Ohio’s Learned Treatise Rule Expected to Change Effective July 1, 2006

February 2006

Effective July 1, 2006, Ohio is expected to adopt a new evidentiary rule that will make learned treatises much more widely useable in Ohio courtrooms.

Ohio’s new rule would make a significant change in the Ohio Rules of Evidence by providing a so-called “learned treatise exception to the hearsay rule,” which Ohio currently does not have. The new Ohio rule would replace the former Ohio Rule of Evidence 706, which only permitted the use of learned treatises in a limited manner, and only during the impeachment of witnesses.

Learned treatises have historically been difficult to use in Ohio state courts because Ohio has not had a learned treatise exception to the hearsay rule. Federal courts, on the other hand, have traditionally made the use of learned treatises much easier through Federal Rule of Evidence 803(18). The proposed new rule, Ohio Rule of Evidence 803(18), is identical to the current Federal Rule of Evidence 803(18).

The new Ohio rule, like the current federal rule, provides that learned treatises “are not excluded by the hearsay rule … to the extent called to the attention of an expert witness upon crossexamination or relied upon by the expert in direct examination.” The only other requirement under the new Ohio rule is that the treatise be “established as a reliable authority by the testimony or admission of the witness or by other expert testimony or by judicial notice.”

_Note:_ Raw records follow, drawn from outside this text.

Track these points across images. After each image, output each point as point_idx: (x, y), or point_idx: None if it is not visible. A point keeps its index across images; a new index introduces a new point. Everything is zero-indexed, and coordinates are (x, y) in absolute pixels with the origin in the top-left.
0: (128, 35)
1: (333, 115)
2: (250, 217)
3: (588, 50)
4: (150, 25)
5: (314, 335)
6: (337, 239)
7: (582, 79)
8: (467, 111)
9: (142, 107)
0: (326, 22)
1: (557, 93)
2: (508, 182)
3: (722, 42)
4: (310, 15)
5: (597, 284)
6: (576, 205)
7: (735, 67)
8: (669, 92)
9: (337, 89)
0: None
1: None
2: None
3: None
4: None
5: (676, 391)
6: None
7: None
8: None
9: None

As with prior Ohio practice, even under the new Ohio Rule the treatise cannot be admitted as an exhibit for the jury to review during deliberations: “If admitted, the statements may be read into evidence but may not be received as exhibits.”

In practice, the new Ohio rule will likely result in a significantly expanded role for learned treatises, such as medical literature, during Ohio trials. The biggest change will undoubtedly be the use of learned treatises during direct examination of expert witnesses, which was generally proscribed under the prior Ohio Evid.R. 706.

This proposed change reflects the most recent development in a growing trend by courts nationwide looking more favorably upon the use of reliable learned treatises as courtroom evidence. At least 27 other states have already adopted a “learned treatise exception” largely identical to the federal rule. This trend has been mirrored in Ohio, which first expanded the use of learned treatises in 1998 with a prior amendment to Ohio Rule of Evidence 706, followed by the recent Ohio Supreme Court decision in Beard v. Meridia Huron Hosp. (2005), 106 Ohio St.3d 237.

The new proposed Ohio Rule of Evidence 803(18) is currently in the public comment phase until March 1, 2006. By May 1, 2006, the amendments (should they be approved) will be filed with the Ohio General Assembly, and the new rule will take effect on July 1, 2006.